Nor is the impact of a project the same as its outcome. The output and outcome indicators tell us what is expected from the project, the first in a narrower sense and the second in more broader terms. The impact indicators place the project or programme within the bigger scheme of things, relating it to the ultimate development or poverty alleviation goals. In our example, expanded access of the poor to social services is believed to have an impact on development. There is little controversy on this. However, one can think of projects where the link between the outcome and the expected impact on development is less clear-cut. For example, a project may involve the hiring of consultants to write a draft privatization law. Here the draft law is the expected output and an acceleration of privatization, resulting from the adoption of the privatization law could be the expected outcome. Proponents of privatization would argue that an acceleration of privatization would have a significant development impact by increasing efficiency in the economy. Opponents of privatization are likely to disagree. In many cases, project designers need to think through clearly the link between the expected outcome and the expected impact of the project.

To conclude, proper accountability requires that we convert promises to precise monitorable indicators. But it also means that we clearly distinguish between the input, output, outcome and impact indicators. If we do so, we will be better at evaluating budgetary proposals or achievements. We will be less impressed with mere increases in budgetary allocations to a particular sector, however socially important it might be, but will want to know if this additional money is efficiently spent and, more importantly, whether it really makes any difference to our developmental goals. A government will no longer get good marks just by showing that it has spent more money, irrespective of the impact on growth or welfare. This, in turn, will force governments to think more carefully about the objectives of any government programme or project.
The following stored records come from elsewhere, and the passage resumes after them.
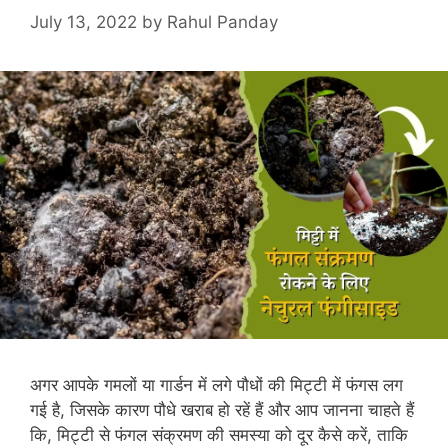
July 13, 2022
by
Rahul Panday
अगर आपके गमलों या गार्डन में लगे पौधों की मिट्टी में फंगस लग
गई है, जिसके कारण पौधे खराब हो रहें हैं और आप जानना चाहते हैं
कि, मिट्टी से फंगल संक्रमण की समस्या को दूर कैसे करें, ताकि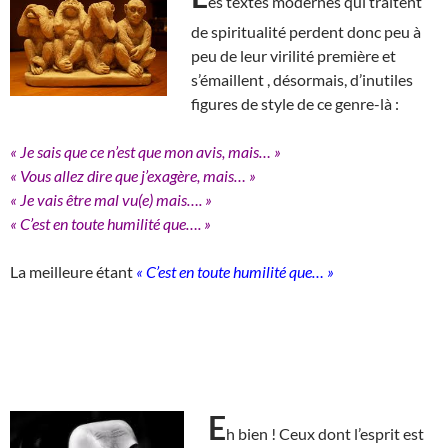
es textes modernes qui traitent
de spiritualité perdent donc peu à
peu de leur virilité première et
s’émaillent , désormais, d’inutiles
figures de style de ce genre-là :
« Je sais que ce n’est que mon avis, mais… »
« Vous allez dire que j’exagère, mais… »
« Je vais être mal vu(e) mais…. »
« C’est en toute humilité que…. »
La meilleure étant
« C’est en toute humilité que… »
E
h bien ! Ceux dont l’esprit est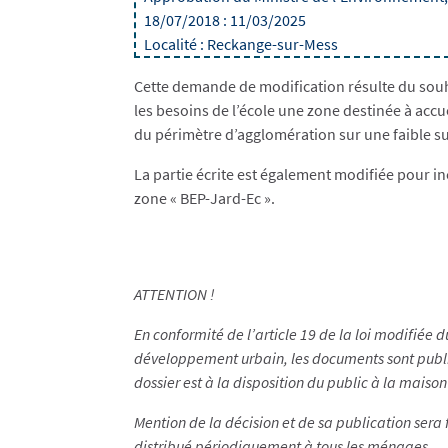
18/07/2018 : 11/03/2025
Localité : Reckange-sur-Mess
Cette demande de modification résulte du sou
les besoins de l’école une zone destinée à accue
du périmètre d’agglomération sur une faible su
La partie écrite est également modifiée pour inclu
zone « BEP-Jard-Ec ».
ATTENTION !
En conformité de l’article 19 de la loi modifié
développement urbain, les documents sont publié
dossier est à la disposition du public à la mais
Mention de la décision et de sa publication sera
distribué périodiquement à tous les ménages.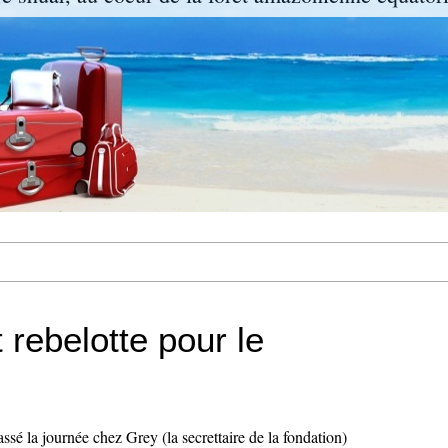
 rebelotte pour le
ssé la journée chez Grey (la secrettaire de la fondation)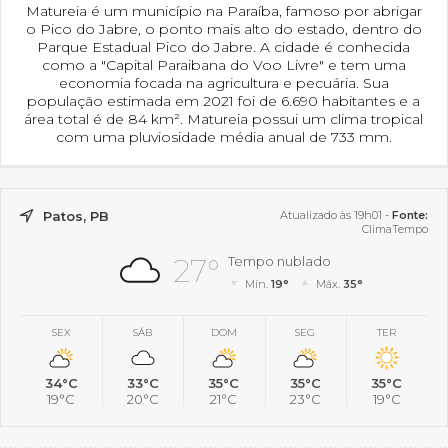
Matureia é um município na Paraíba, famoso por abrigar
o Pico do Jabre, o ponto mais alto do estado, dentro do
Parque Estadual Pico do Jabre. A cidade é conhecida
como a "Capital Paraibana do Voo Livre" e tem uma
economia focada na agricultura e pecuária. Sua
população estimada em 2021 foi de 6.690 habitantes e a
área total é de 84 km². Matureia possui um clima tropical
com uma pluviosidade média anual de 733 mm.
Patos, PB
Atualizado às 19h01 -
Fonte:
ClimaTempo
27°
Tempo nublado
Mín.
19°
Máx.
35°
SEX
SÁB
DOM
SEG
TER
34°C
33°C
35°C
35°C
35°C
19°C
20°C
21°C
23°C
19°C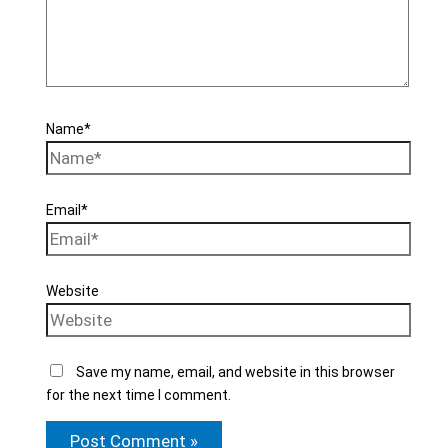
Name*
Email*
Website
Save my name, email, and website in this browser
for the next time I comment.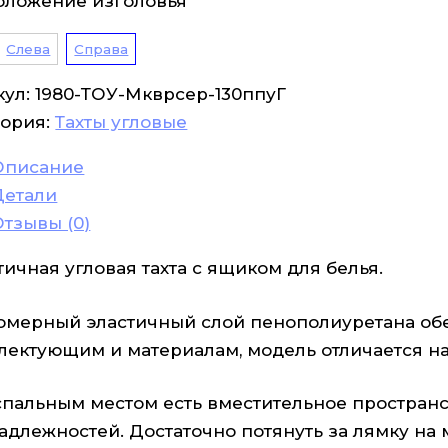
оложение изголовья
Слева
Справа
кул:
1980-ТОУ-Мкврсер-130ппуГ
гория:
Тахты угловые
Описание
Детали
Отзывы (0)
ичная угловая тахта с ящиком для белья.
омерный эластичный слой пенополиуретана обе
лектующим и материалам, модель отличается на
спальным местом есть вместительное пространс
адлежностей. Достаточно потянуть за лямку на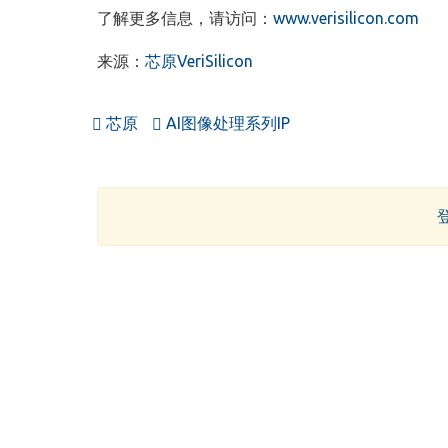
了解更多信息，请访问：
www.verisilicon.com
来源：
芯原VeriSilicon
芯原
AI图像处理系列IP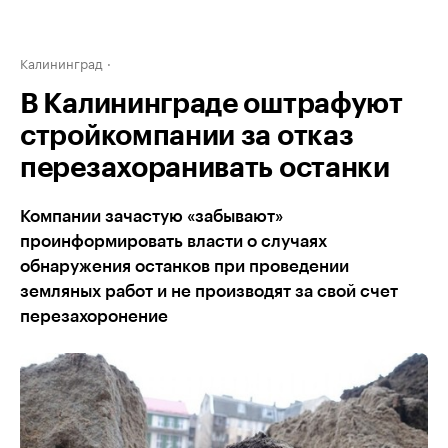
Калининград
В Калининграде оштрафуют
стройкомпании за отказ
перезахоранивать останки
Компании зачастую «забывают»
проинформировать власти о случаях
обнаружения останков при проведении
земляных работ и не производят за свой счет
перезахоронение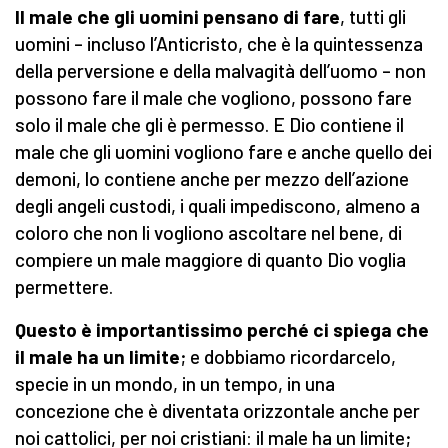
Il male che gli uomini pensano di fare
, tutti gli
uomini – incluso l’Anticristo, che è la quintessenza
della perversione e della malvagità dell’uomo – non
possono fare il male che vogliono, possono fare
solo il male che gli è permesso. E Dio contiene il
male che gli uomini vogliono fare e anche quello dei
demoni, lo contiene anche per mezzo dell’azione
degli angeli custodi, i quali impediscono, almeno a
coloro che non li vogliono ascoltare nel bene, di
compiere un male maggiore di quanto Dio voglia
permettere.
Questo è importantissimo perché ci spiega che
il male ha un limite
; e dobbiamo ricordarcelo,
specie in un mondo, in un tempo, in una
concezione che è diventata orizzontale anche per
noi cattolici, per noi cristiani: il male ha un limite;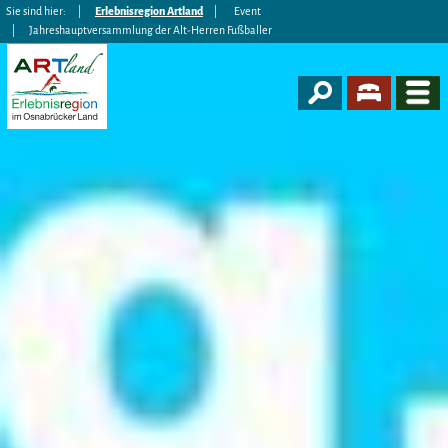
Sie sind hier:
Erlebnisregion Artland
Event
Jahreshauptversammlung der Alt-Herren Fußballer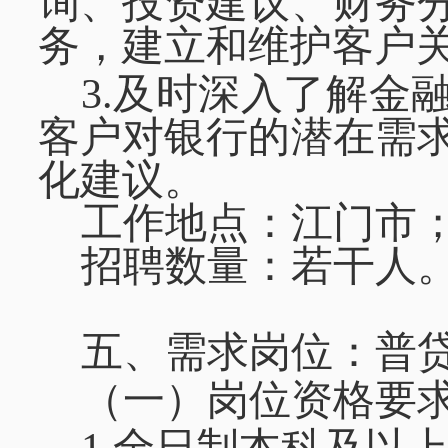
询、投资建议、财务
务，建立和维护客户
3.及时深入了解金
客户对银行的潜在需
化建议。
工作地点：江门市
招聘数量：若干人
五、需求岗位：普
（一）岗位资格要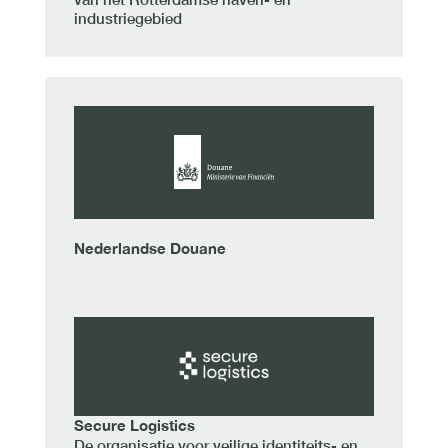
industriegebied
Nederlandse Douane
Secure Logistics
De organisatie voor veilige identiteits- en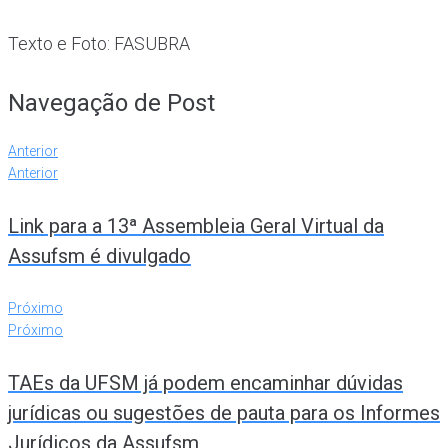
Texto e Foto: FASUBRA
Navegação de Post
Anterior
Anterior
Link para a 13ª Assembleia Geral Virtual da
Assufsm é divulgado
Próximo
Próximo
TAEs da UFSM já podem encaminhar dúvidas
jurídicas ou sugestões de pauta para os Informes
Jurídicos da Assufsm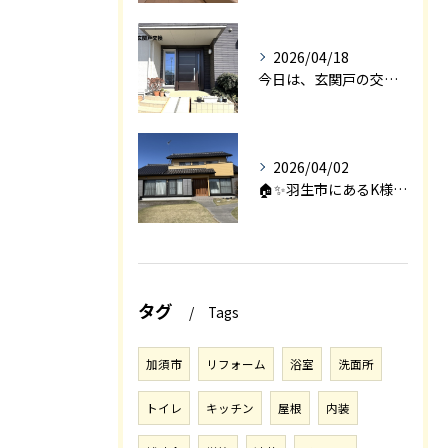
2026/04/18
今日は、玄関戸の交換工事をご紹介します🚪✨。
2026/04/02
🏠✨羽生市にあるK様邸は、2008年に㈱エアロックで新築され...
タグ
Tags
加須市
リフォーム
浴室
洗面所
トイレ
キッチン
屋根
内装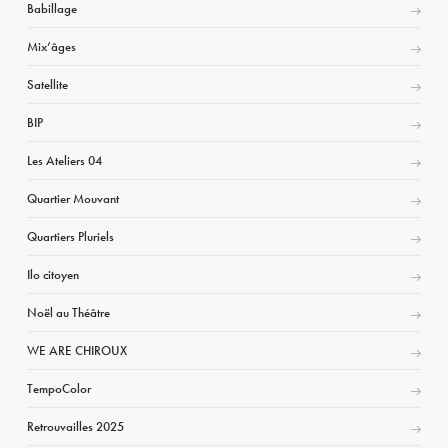
Babillage
Mix’âges
Satellite
BIP
Les Ateliers 04
Quartier Mouvant
Quartiers Pluriels
Ilo citoyen
Noël au Théâtre
WE ARE CHIROUX
TempoColor
Retrouvailles 2025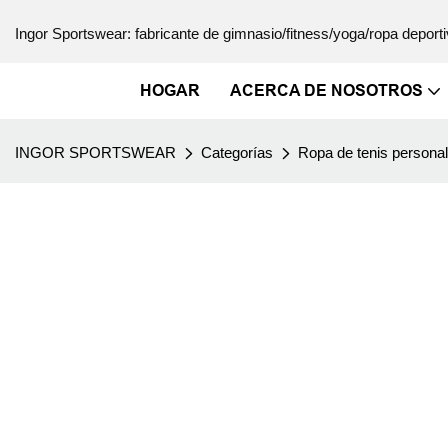
Ingor Sportswear: fabricante de gimnasio/fitness/yoga/ropa deporti
HOGAR
ACERCA DE NOSOTROS
INGOR SPORTSWEAR
Categorías
Ropa de tenis persona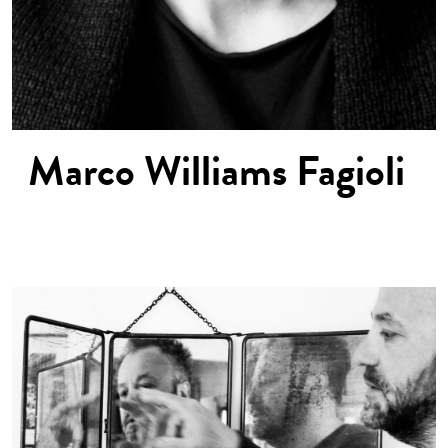
Marco
Williams Fagioli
In this article, I have largely used one example of government programmes, i.e., budgetary expenditures on education and health, to illustrate my arguments. However, much of what I had to say applies to other programmes or projects, be it a highway project, a bridge, a financial sector reform programme, a fund set aside in the budget for sick industries, or a think-tank funded by public money. Until we develop a culture of insisting on precise monitorable indicators, we will not be able to ensure accountability on the part of anyone who uses public resources. And we will not be able to know if a minister has indeed kept his, or her, promise!